Digitale Transformation in kleinen und mittleren Gemeinden

Digitale Transformation in kleinen und mittleren Gemeinden
Quelle: Eigene Darstellung (KI-generiert)

Empirische Untersuchung zu Stand, fördernden und hemmenden Faktoren in kleinen und mittleren Gemeinden des Kanton Bern

Die digitale Transformation verändert die Erwartungen an kommunale Verwaltungen: Leistungen sollen zeit- und ortsunabhängig, sicher und nutzerorientiert verfügbar sein. Gerade kleine und mittlere Gemeinden stehen dabei unter besonderem Druck – begrenzte Ressourcen, operatives Tagesgeschäft sowie föderale Zuständigkeiten und uneinheitliche Standards erschweren die Umsetzung. Gleichzeitig entstehen Abhängigkeiten in arbeitsteiligen IT-Ökosystemen, die zwar Betriebssicherheit erhöhen, aber Handlungsspielräume einschränken können.

Zielsetzung

Ziel der Arbeit ist es, den aktuellen Stand der digitalen Transformation in kleinen und mittleren Gemeinden im Kanton Bern systematisch einzuordnen und fördernde sowie hemmende Einflussfaktoren zu identifizieren. Im Fokus stehen drei Forschungsfragen:
(1) Wie ist der aktuelle Stand der digitalen Transformation?
(2) Welche Faktoren fördern den Fortschritt?
(3) Welche Faktoren hemmen die Weiterentwicklung?

Methodisches Vorgehen

Die Untersuchung folgt einem qualitativen, explorativen Forschungsdesign. Dafür wurden sechs Gemeinden mit bewusst kontrastierenden digitalen Ausgangslagen sowie externe Expertinnen und Experten einbezogen. Die Datenerhebung erfolgte über neun leitfadengestützte, semi-strukturierte Experteninterviews. Die Auswertung wurde mittels qualitativer Inhaltsanalyse nach Mayring & Fenzl (unter Einsatz von MAXQDA) durchgeführt und entlang eines deduktiv-induktiven Kategoriensystems strukturiert, das sich am erweiterten TOE-Framework orientiert.

Ergebnisse

Die Ergebnisse zeichnen ein heterogenes, fragmentiertes und überwiegend schrittweises Transformationsbild. Viele Gemeinden bewegen sich vor allem auf den Reifegradstufen Interaktion und Transaktion; integrierte, medienbruchfreie End-to-End-Prozesse bleiben die Ausnahme. Fortschritte zeigen sich besonders bei internen Verwaltungsprozessen (z. B. Aktenführung, Ratsarbeit, Geschäftsverwaltung), während in Bau-, Infrastruktur- und teilweise Finanzprozessen papierbasierte oder hybride Abläufe fortbestehen.

Förderlich wirken insbesondere organisationale und governancebezogene Faktoren: eine klare Vision bzw. (auch schlanke) Digitalstrategie, definierte Rollen/Zuständigkeiten sowie realistisches Ressourcen- und Kompetenzmanagement. Als wirksam zeigt sich zudem ein pragmatischer Best-Practice-Transfer zwischen Gemeinden (Lernen durch Adaptieren erprobter Lösungen).
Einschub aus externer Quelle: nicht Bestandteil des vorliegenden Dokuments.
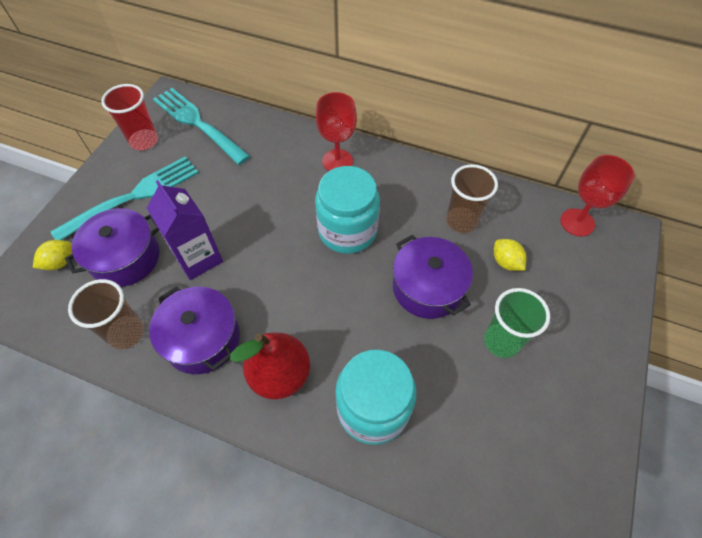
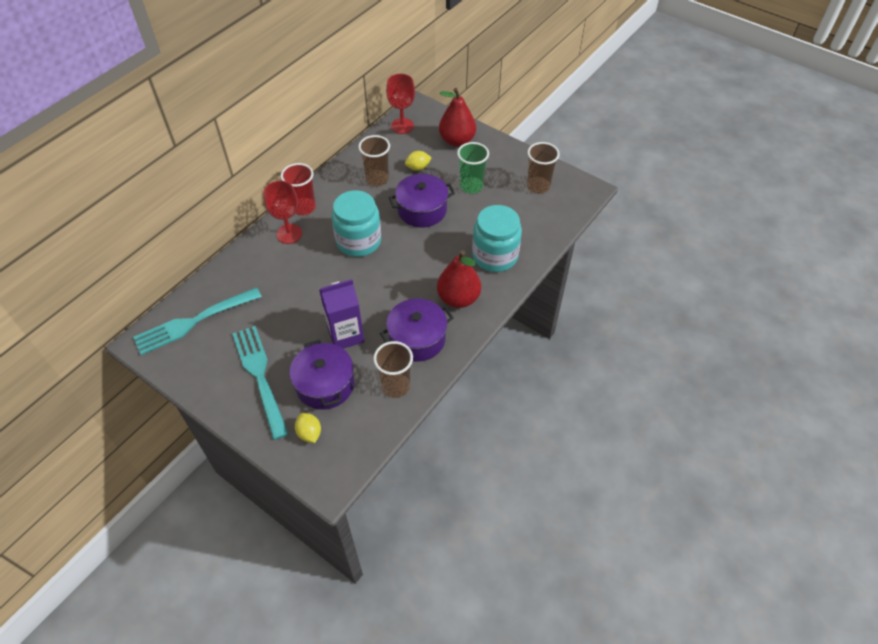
camera: 75 degrees left, 5 degrees down
(144, 141) = (194, 365): red cup -> red cup (304, 207)
(549, 447) = (538, 186): none -> brown cup
(588, 298) = (457, 140): none -> red pear

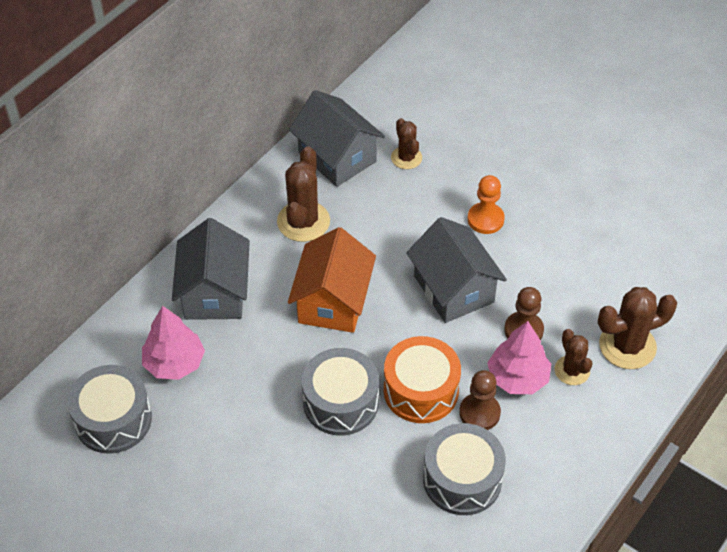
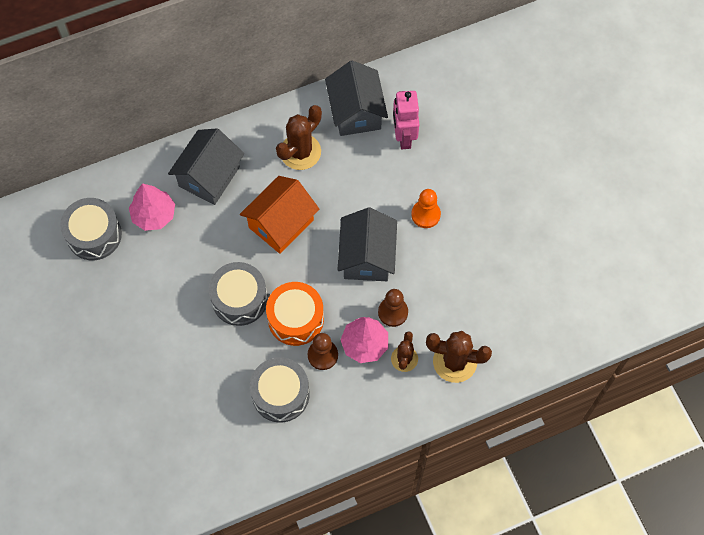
camera: 30 degrees right, 15 degrees up
(406, 158) = (404, 137): brown cactus -> pink robot

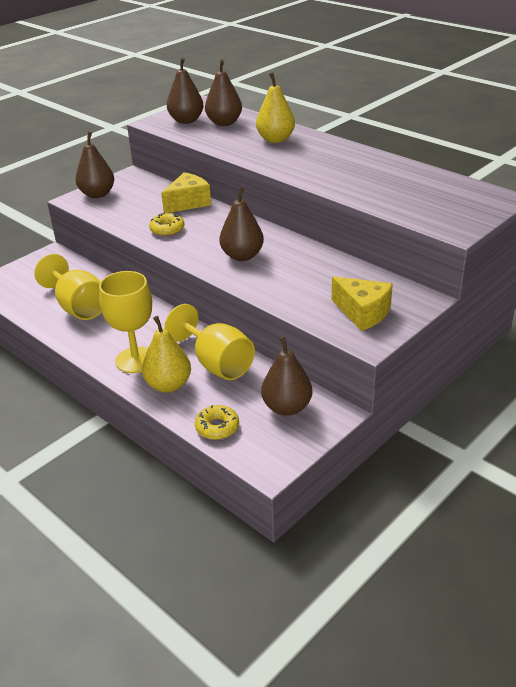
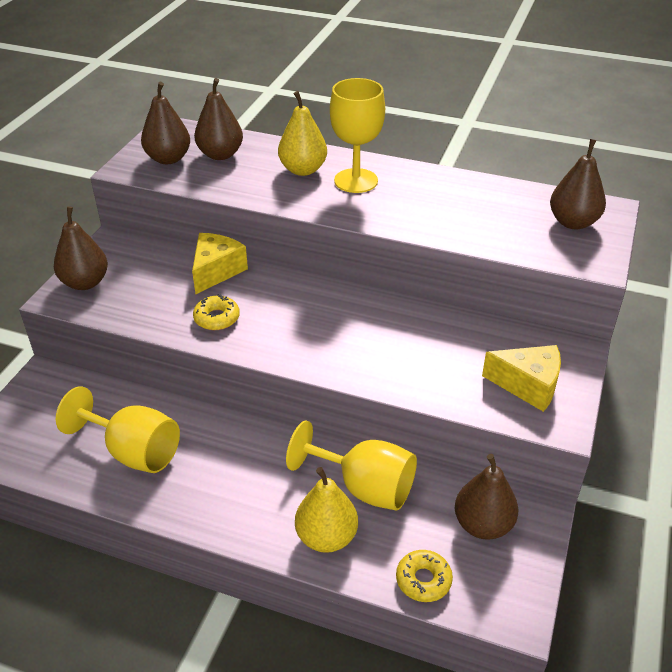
camera: 25 degrees left, 5 degrees up
(135, 360) = (261, 512): yellow goblet -> yellow goblet (356, 181)
(242, 256) = (337, 337): brown pear -> brown pear (573, 222)

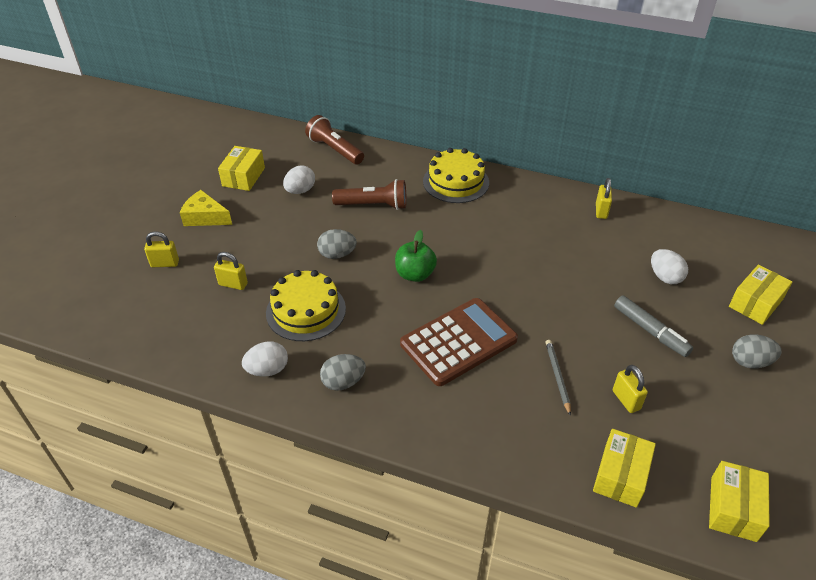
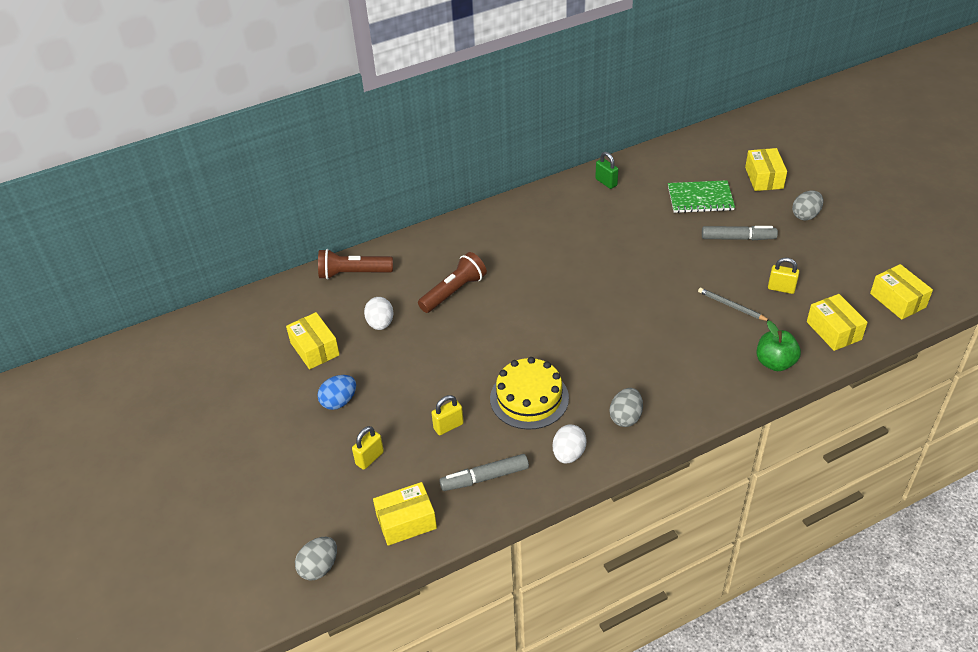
camera: 45 degrees left, 0 degrees up
(119, 318) = (406, 521): none -> yellow box
(198, 335) = (484, 478): none -> grey marker
(205, 217) = (339, 401): yellow cheese -> blue egg
(337, 254) = (487, 345): grey egg -> grey egg (319, 567)
(415, 274) = (559, 315): green apple -> green apple (775, 363)
(456, 182) = (484, 231): yellow cake -> none
(458, 342) = (651, 334): brown calculator -> none
(601, 211) = (606, 182): yellow padlock -> green padlock
(665, 277) = (700, 198): white egg -> green notebook

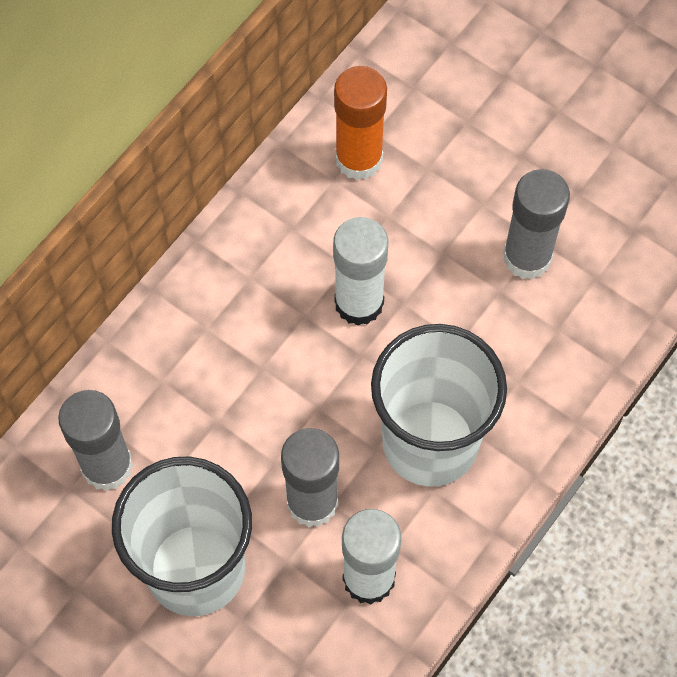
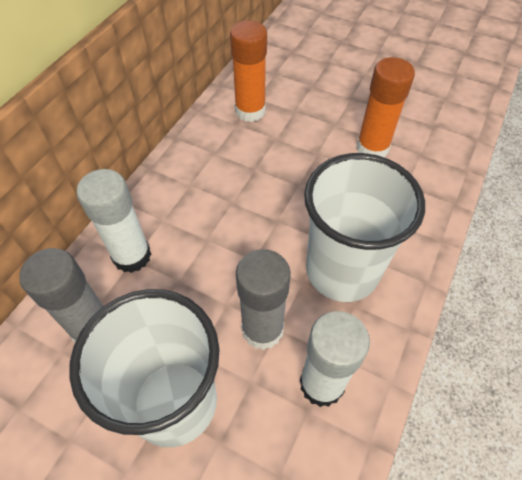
camera: 10 degrees left, 10 degrees down
(359, 303) = (268, 189): white glue stick -> white glue stick (132, 256)
(527, 257) = (372, 148): grey glue stick -> orange glue stick

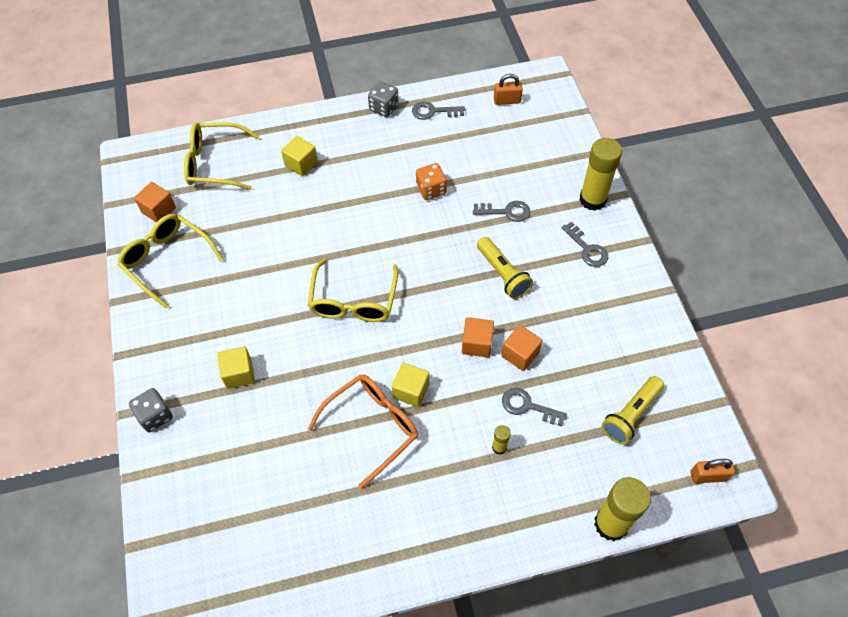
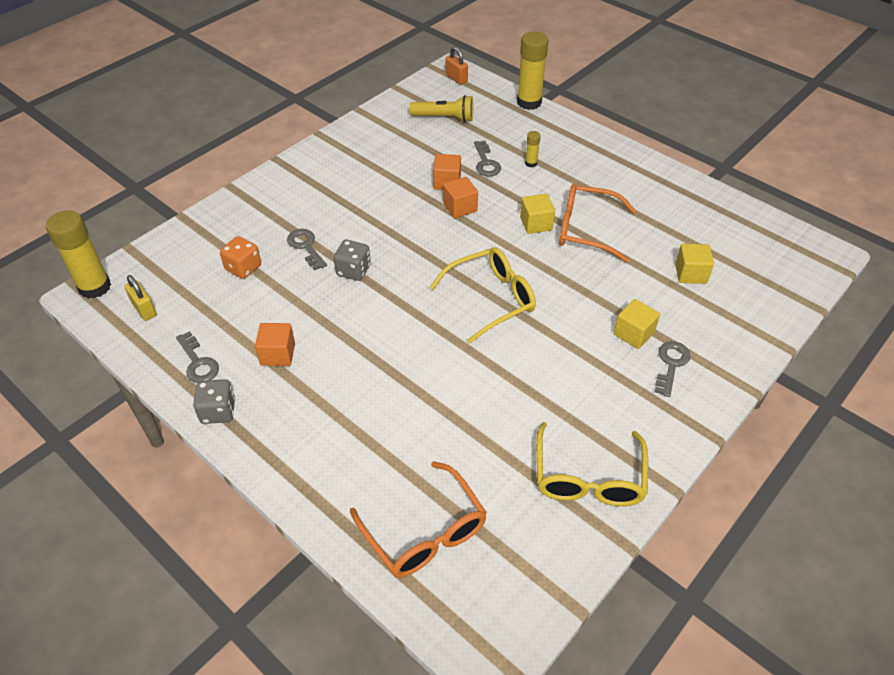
camera: 125 degrees left, 10 degrees down
(155, 416) = (728, 365): grey dice -> grey dice (353, 270)
(159, 210) = (538, 541): orange cube -> orange cube (278, 354)
(215, 163) = (425, 532): yellow glasses -> orange glasses
(301, 164) = (361, 439): yellow cube -> yellow cube (690, 274)
(431, 190) = (317, 310): orange dice -> orange dice (243, 268)
(502, 274) = (379, 221): yellow flashlight -> none
(507, 101) = (144, 309): orange padlock -> yellow padlock
(587, 249) = (311, 185): grey key -> grey key (671, 364)
(593, 199) = (250, 201): yellow glue stick -> yellow glue stick (95, 287)

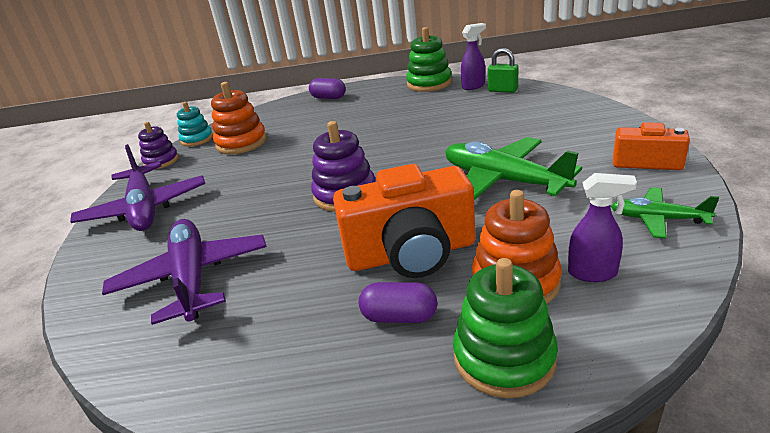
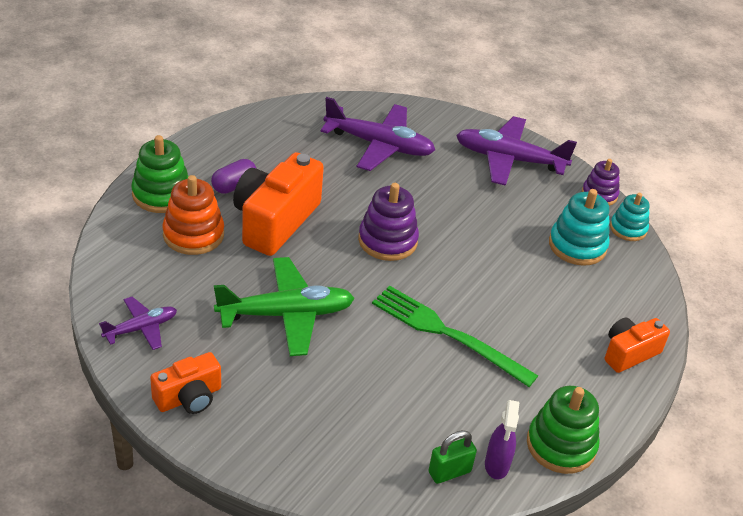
camera: 120 degrees right, 10 degrees up
(241, 143) = (577, 246): orange stacking toy -> turquoise stacking toy
(328, 98) = (629, 353): purple capsule -> orange camera
(405, 133) = (447, 334): none -> green fork
(593, 273) = (154, 262): purple spray bottle -> none
(657, 219) = (141, 328): green plane -> purple plane

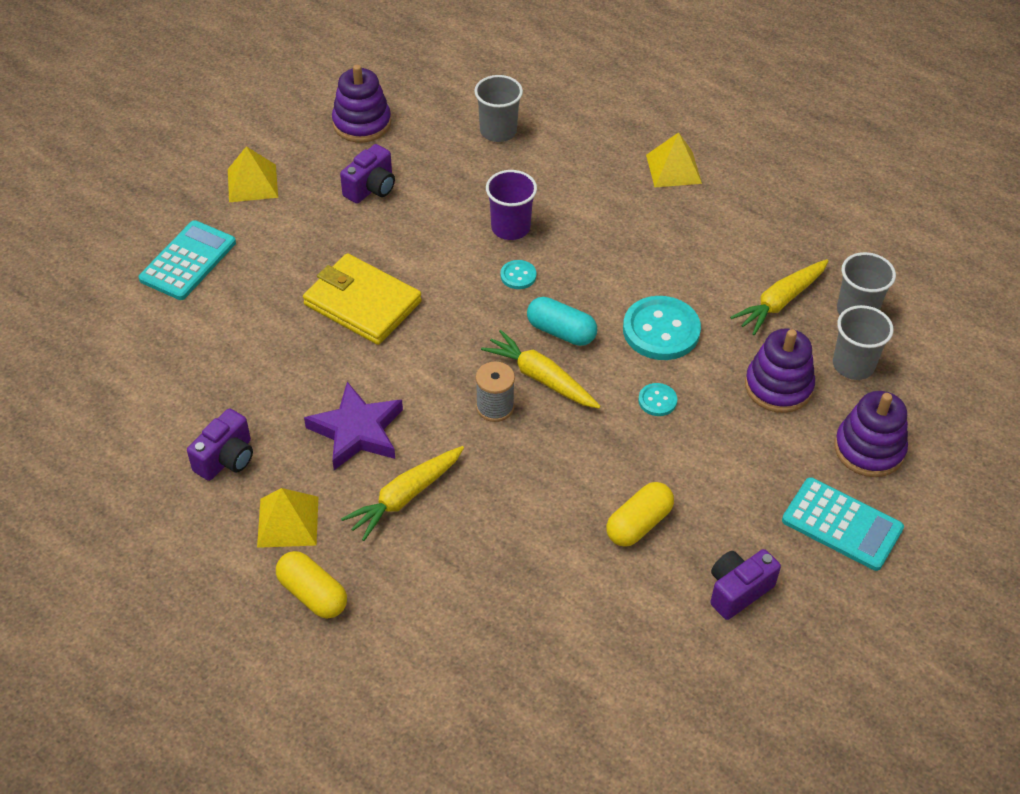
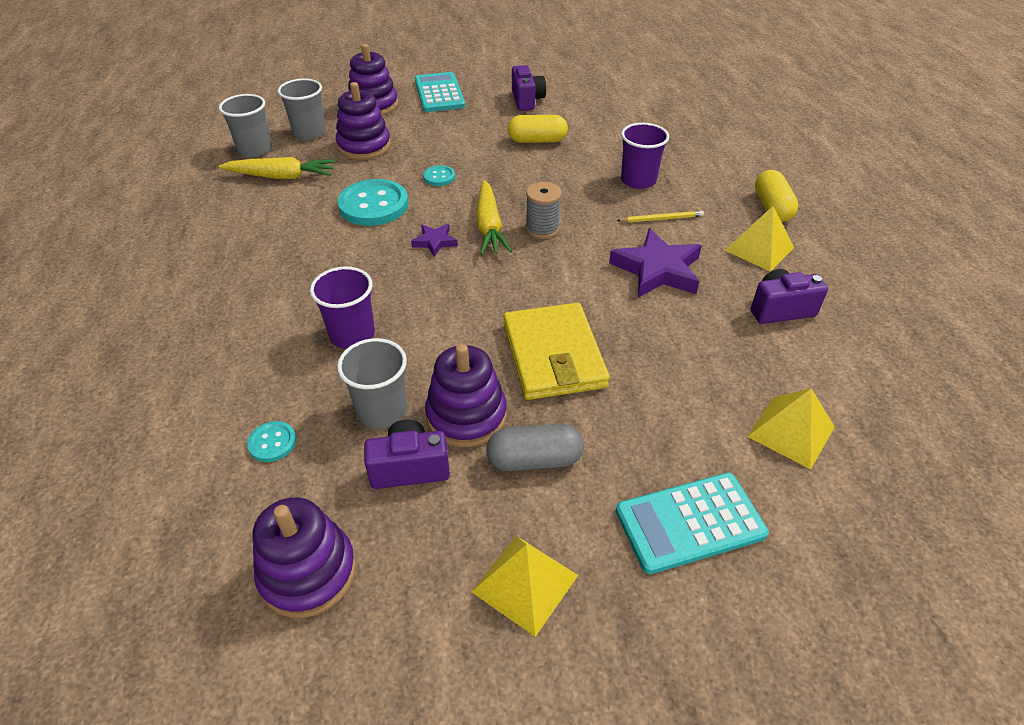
camera: 135 degrees left, 5 degrees down
(306, 236) = (534, 460): none -> grey capsule
(373, 232) = (466, 416): none -> purple stacking toy
(405, 497) = (661, 219): yellow carrot -> yellow pencil
(476, 537) = (638, 180): none -> purple cup
(498, 131) = (209, 438): grey cup -> grey cup (382, 410)
(518, 276) = (405, 295): turquoise button -> turquoise button (272, 443)
(561, 332) = (435, 242): turquoise capsule -> purple star
(673, 169) = (163, 292): yellow pyramid -> yellow pyramid (791, 431)
(738, 591) = (527, 100): purple camera -> purple camera turned 105 degrees counterclockwise

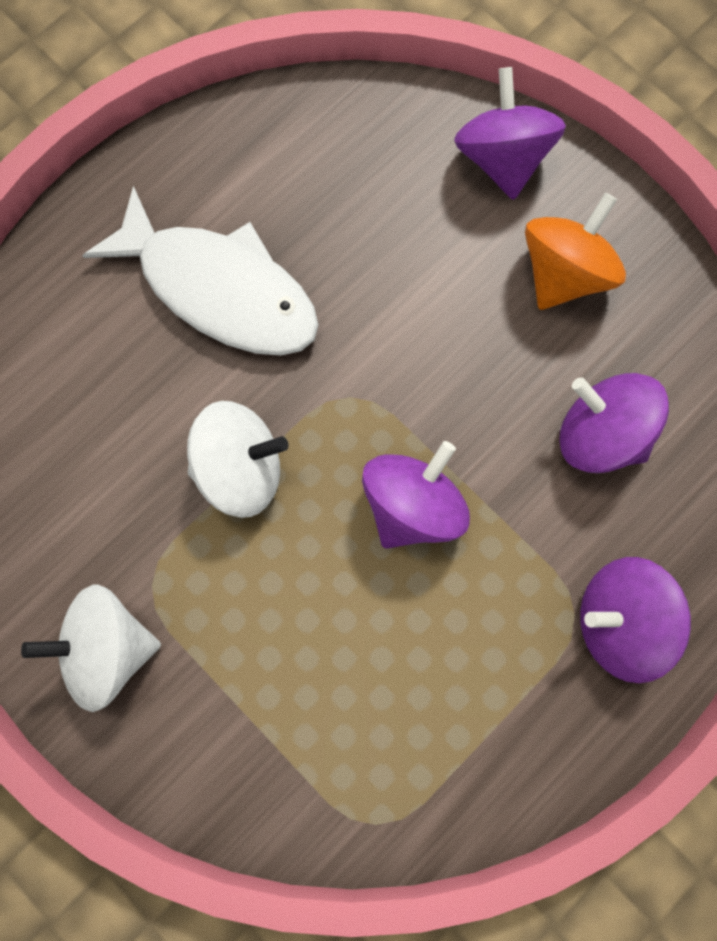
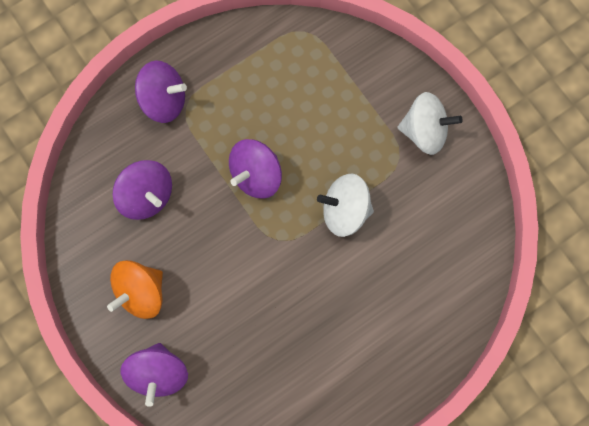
camera: 170 degrees left, 0 degrees up
(219, 289) = (342, 317): white fish -> none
Hemmnisse betreffen vor allem Ressourcenengpässe, heterogene digitale Kompetenzen, die Abhängigkeit von Schlüsselpersonen, rechtlich-regulatorische Unsicherheiten sowie Vendor-Lock-ins, Schnittstellenprobleme und lange Lieferfristen in externen IT-Ökosystemen. Zusätzlich erschwert ein digitaler Graben die Nutzung auf Bevölkerungsebene, weshalb analoge Kanäle parallel weiterbetrieben werden müssen.

Fazit

Die Arbeit zeigt: Digitale Transformation in kleinen und mittleren Gemeinden scheitert weniger am Willen, sondern häufig an strukturellen, organisatorischen und governancebezogenen Rahmenbedingungen. Entscheidend ist, Digitalisierung konsequent als Führungs- und Steuerungsaufgabe zu verankern – inkl. Priorisierung nach Nutzen, klaren Zuständigkeiten, Kompetenzaufbau sowie Change-Management und Kommunikation. Ebenso zentral sind Kooperation und Standardisierung, um skalierbare und rechtssichere Lösungen möglich zu machen.